Aracın elektronik aksamında görüntü ve kontrolün tamamen kaybolduğunu, frenlerin devre dışı kaldığını ve cam otomatiklerinin de çalışmadığını söyleyen Çiçek, “Araçta küçük çocuklarım ve yaşlı annem vardı. Şehirlerarası yolda bu şekilde ilerlerken tarifsiz bir panik ve korkuya kapıldık” dedi.
Yaşadığı arıza sonrası yol yardımını arayan Çiçek’e, gelen destek ekibinin sorunu çözemeyeceğini belirterek aracı çekiciyle servise yönlendirdikleri ifade edildi. Durumu bayiiye bildiren Çiçek, yetkililerden “Bu tarz durumlar oluşabilir, kesin çözülür diyemeyiz” şeklinde yanıt aldığını belirtti.
Aracını servise bırakan Çiçek, bayii ve üst yetkili firma ile iletişime geçmesine rağmen herhangi bir özür dileme, telafi ya da araç değişimi teklifiyle karşılaşmadığını vurguladı. Ayrıca, servis süresince kendisine tahsis edilen geçici aracın bayii tarafından geri istendiğini ve teslim etmemesi halinde kira bedeli talep edeceklerinin söylendiğini dile getirdi.
Dr.
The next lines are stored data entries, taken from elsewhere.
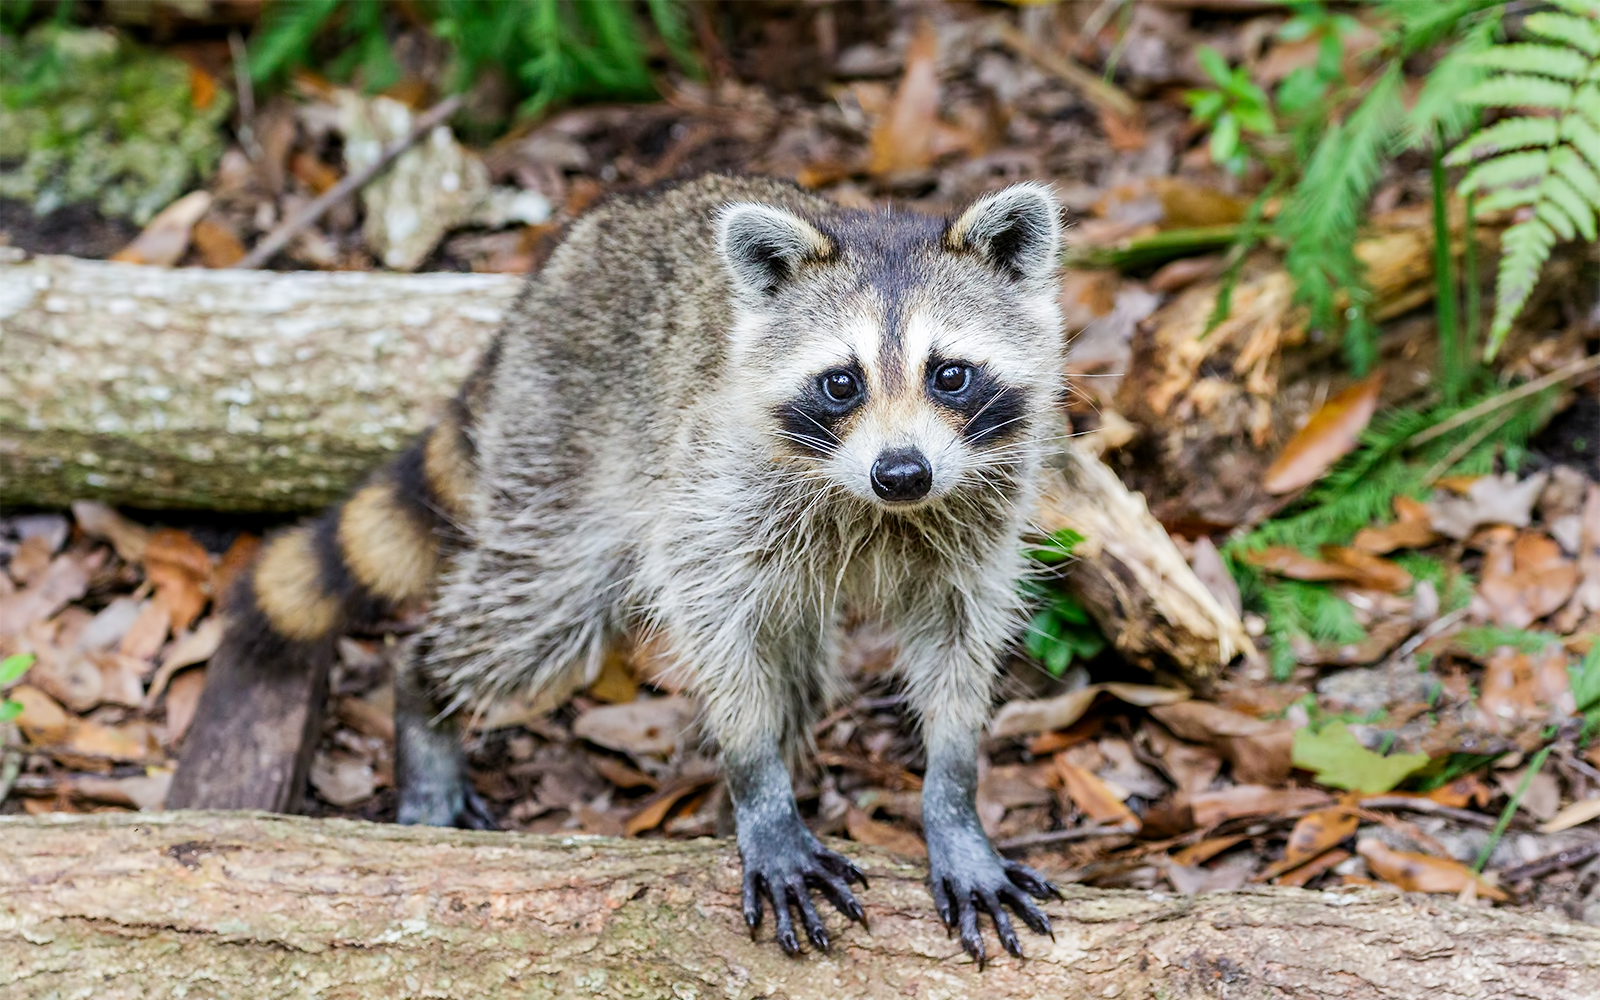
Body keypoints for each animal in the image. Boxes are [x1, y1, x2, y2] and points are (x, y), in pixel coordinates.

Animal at [181, 174, 1067, 962]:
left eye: (948, 373)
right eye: (841, 382)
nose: (902, 473)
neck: (879, 508)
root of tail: (559, 267)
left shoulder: (976, 519)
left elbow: (959, 645)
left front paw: (952, 799)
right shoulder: (716, 489)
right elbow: (713, 626)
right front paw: (759, 788)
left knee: (795, 664)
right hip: (567, 449)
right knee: (533, 610)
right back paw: (425, 692)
Eren Doğan Çiçek, yaşadığı mağduriyet üzerine bayiiye dava açtı. Dosyada şu ifadelere yer verildi:
“6098 sayılı Türk Borçlar Kanunu’nun 227. maddesi kapsamında ayıpsız benzeri ile değişim talep ettim. Satıcı, tüketicinin tercih ettiği bu talebi yerine getirmekle yükümlüdür. Ayrıca bedelde mahsup suretiyle daha yüksek model bir araç alma isteğimi de ilettim ancak bu talebim de reddedildi. Aracı onarma hususunda düşünme süresi tanınmadan, ikame aracın alınacağı ve diğer süreçlerin başlatılacağı söylenerek onarıma 21.07.2025 tarihinde icbar edildim.
Araç alındıktan kısa süre sonra ortaya çıkan ve kullanım kaynaklı olmadığı açıkça belli olan ağır ve gizli ayıpla ilgili, ayıpsız benzeriyle değişim, bedelde indirim, sözleşmeden dönme gibi seçimlik haklarımı kullandığımı bildiririm. Araç onarılsa bile diğer seçimlik haklarımı kullanmaya devam edeceğimi ihtar ederim.”

Dr. Çiçek, yaşadığı sürecin bir başka kişinin başına gelmemesi için yetkililerin sorumluluk alması gerektiğini vurguladı.